En enero de 2023, tras publicar canciones con ataques contra activistas y mujeres que cuestionaron el proceso judicial, las autoridades revocaron el beneficio y ordenaron su internamiento en un establecimiento penitenciario.
El regreso de Fernando Bécquer después de su condena
Bécquer volvió a ser visto públicamente en mayo de 2024. Varias fotografías lo mostraron con el uniforme de Servicios Comunales mientras recogía basura en las calles de La Habana.
Las imágenes provocaron preguntas sobre el régimen bajo el cual cumplía su sanción, pero las autoridades cubanas no ofrecieron entonces una explicación detallada. Tampoco se ha divulgado una resolución que precise cuándo salió de prisión o en qué condiciones terminó de cumplir la pena.

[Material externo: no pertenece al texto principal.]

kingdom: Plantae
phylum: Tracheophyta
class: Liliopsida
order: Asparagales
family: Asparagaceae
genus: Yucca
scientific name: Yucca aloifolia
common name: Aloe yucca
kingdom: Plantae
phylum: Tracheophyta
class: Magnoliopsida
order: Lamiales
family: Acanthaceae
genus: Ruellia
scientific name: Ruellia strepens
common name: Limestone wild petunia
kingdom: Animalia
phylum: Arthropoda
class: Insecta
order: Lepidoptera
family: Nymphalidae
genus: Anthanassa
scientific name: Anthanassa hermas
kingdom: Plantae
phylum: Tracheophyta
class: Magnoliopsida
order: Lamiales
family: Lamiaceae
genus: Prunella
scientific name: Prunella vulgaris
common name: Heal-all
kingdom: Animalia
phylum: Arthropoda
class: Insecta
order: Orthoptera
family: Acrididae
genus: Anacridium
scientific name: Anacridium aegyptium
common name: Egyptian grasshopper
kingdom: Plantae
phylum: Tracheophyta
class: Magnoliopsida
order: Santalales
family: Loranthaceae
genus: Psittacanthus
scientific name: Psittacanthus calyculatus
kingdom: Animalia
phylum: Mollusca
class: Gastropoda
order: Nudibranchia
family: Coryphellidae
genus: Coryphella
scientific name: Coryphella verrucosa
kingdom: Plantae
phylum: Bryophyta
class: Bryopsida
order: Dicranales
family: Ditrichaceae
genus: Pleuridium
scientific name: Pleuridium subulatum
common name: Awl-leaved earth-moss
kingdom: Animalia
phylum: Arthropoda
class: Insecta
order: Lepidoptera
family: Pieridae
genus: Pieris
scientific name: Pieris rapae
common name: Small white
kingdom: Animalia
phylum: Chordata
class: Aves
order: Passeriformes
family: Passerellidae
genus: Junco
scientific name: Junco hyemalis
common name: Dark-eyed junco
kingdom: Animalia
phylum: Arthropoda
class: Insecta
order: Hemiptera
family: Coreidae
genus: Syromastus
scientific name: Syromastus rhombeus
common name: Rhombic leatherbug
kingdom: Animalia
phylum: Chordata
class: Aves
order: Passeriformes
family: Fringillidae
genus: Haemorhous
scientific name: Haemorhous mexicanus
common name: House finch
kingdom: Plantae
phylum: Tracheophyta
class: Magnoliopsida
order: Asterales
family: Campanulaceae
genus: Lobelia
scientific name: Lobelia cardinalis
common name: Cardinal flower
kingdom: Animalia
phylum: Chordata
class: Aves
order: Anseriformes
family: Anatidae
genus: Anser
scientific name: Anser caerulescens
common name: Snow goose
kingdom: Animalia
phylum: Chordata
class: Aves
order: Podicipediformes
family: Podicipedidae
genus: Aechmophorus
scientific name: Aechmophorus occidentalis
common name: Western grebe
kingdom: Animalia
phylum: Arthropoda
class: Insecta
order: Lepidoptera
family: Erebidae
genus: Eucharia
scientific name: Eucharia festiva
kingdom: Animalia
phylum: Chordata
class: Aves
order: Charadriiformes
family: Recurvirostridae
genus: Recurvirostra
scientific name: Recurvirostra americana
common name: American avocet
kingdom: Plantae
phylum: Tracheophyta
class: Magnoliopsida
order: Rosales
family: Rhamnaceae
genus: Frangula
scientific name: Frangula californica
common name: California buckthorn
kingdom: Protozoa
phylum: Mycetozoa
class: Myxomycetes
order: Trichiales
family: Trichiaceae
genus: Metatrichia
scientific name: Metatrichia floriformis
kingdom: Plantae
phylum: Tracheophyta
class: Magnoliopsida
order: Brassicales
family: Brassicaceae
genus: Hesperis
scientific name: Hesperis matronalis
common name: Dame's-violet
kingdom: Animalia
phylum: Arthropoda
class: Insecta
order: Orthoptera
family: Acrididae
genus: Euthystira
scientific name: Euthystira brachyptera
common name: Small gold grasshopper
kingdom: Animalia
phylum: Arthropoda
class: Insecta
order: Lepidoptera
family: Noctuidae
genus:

Para junio de 2026, el trovador ya promocionaba presentaciones musicales y compartía videos relacionados con su trabajo artístico. También apareció en una grabación que describía su trayectoria reciente desde la “resiliencia”, un enfoque cuestionado por situarlo en el centro del relato y omitir a las mujeres que denunciaron sus actos.
La venta de la casa se suma ahora a esa reconstrucción de su vida pública. No existen pruebas de que la operación inmobiliaria guarde relación con la condena y Bécquer tampoco ha explicado qué lo llevó a desprenderse de la vivienda.
El anuncio adquiere relevancia en una Cuba que continúa sin una ley integral contra la violencia de género. Aunque existen disposiciones dispersas en el Código Penal y otros programas estatales, activistas consideran que siguen faltando mecanismos coordinados de prevención, protección y reparación.
La facilidad con la que una figura condenada puede regresar a las redes y a los escenarios sin asumir públicamente el daño causado también refleja el peso del machismo en la sociedad cubana. Hasta ahora, Bécquer no ha ofrecido una disculpa pública a las sobrevivientes.
El cartel de “Se vende” puede anunciar un cambio de casa, pero no borra un caso que obligó a muchas mujeres cubanas a romper el silencio y expuso las carencias con las que todavía deben enfrentarse quienes denuncian la violencia machista en la Isla.